Gather every line in the records below that contains the string "quan". Case matters.

** Opening Dataset records block **

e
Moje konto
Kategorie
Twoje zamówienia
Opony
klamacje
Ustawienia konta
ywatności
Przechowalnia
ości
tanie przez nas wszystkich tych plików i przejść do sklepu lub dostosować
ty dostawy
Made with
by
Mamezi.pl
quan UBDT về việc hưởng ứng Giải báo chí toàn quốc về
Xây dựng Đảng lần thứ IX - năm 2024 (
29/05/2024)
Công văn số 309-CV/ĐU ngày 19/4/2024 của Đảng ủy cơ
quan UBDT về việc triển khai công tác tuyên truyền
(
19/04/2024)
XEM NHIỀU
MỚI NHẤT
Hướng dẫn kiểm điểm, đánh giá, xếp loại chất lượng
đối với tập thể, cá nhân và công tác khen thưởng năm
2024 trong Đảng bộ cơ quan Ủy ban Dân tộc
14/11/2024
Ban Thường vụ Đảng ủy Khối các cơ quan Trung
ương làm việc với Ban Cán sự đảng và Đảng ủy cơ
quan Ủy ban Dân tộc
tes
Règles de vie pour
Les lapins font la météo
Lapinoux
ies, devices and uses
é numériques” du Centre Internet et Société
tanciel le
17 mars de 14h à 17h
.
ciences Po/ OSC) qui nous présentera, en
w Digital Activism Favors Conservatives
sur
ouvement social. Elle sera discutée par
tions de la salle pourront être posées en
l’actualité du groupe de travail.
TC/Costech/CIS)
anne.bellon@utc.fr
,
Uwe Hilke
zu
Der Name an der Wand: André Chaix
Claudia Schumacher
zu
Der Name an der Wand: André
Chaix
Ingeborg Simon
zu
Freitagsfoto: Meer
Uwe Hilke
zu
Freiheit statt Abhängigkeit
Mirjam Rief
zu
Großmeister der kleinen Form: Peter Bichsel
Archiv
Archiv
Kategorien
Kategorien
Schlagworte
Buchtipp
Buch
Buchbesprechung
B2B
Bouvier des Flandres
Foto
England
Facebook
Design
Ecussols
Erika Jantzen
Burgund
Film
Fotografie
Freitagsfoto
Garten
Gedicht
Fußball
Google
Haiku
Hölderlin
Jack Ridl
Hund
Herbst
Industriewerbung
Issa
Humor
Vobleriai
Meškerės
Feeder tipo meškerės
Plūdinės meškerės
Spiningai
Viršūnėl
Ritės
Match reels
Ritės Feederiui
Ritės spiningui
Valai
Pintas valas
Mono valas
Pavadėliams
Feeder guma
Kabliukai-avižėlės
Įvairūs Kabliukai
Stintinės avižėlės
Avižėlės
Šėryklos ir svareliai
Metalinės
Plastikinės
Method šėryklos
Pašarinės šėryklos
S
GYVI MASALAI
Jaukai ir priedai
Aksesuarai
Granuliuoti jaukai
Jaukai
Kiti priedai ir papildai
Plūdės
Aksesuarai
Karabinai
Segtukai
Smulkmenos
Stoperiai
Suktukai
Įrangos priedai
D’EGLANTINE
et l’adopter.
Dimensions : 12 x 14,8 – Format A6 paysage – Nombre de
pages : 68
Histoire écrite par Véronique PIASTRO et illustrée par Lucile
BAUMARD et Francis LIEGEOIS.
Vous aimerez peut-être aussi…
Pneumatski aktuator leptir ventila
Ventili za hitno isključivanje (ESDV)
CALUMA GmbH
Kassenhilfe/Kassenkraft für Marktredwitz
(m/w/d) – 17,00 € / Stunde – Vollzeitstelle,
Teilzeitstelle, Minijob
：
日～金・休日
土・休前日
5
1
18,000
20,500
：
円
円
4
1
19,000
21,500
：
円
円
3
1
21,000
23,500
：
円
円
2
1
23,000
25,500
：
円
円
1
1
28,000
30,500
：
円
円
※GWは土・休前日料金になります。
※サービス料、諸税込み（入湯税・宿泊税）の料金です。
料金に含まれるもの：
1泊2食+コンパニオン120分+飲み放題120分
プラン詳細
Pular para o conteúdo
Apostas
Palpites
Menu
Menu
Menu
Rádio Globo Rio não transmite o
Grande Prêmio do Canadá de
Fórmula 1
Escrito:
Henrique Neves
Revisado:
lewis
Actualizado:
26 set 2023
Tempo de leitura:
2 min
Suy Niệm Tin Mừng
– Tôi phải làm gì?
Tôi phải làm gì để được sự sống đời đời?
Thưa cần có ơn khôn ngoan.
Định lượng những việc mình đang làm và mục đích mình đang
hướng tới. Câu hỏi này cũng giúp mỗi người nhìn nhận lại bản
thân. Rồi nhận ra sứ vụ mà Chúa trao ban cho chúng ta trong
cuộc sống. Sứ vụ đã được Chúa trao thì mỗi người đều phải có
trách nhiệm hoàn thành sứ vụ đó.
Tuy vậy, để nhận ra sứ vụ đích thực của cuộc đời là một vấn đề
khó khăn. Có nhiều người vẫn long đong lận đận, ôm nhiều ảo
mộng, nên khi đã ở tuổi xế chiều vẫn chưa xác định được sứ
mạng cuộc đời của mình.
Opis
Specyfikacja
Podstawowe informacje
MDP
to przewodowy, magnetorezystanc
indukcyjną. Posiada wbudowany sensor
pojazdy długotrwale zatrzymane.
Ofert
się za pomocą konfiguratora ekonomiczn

** Closing Dataset records block **

Result for this task:
quan UBDT về việc hưởng ứng Giải báo chí toàn quốc về
quan UBDT về việc triển khai công tác tuyên truyền
2024 trong Đảng bộ cơ quan Ủy ban Dân tộc
Ban Thường vụ Đảng ủy Khối các cơ quan Trung
quan Ủy ban Dân tộc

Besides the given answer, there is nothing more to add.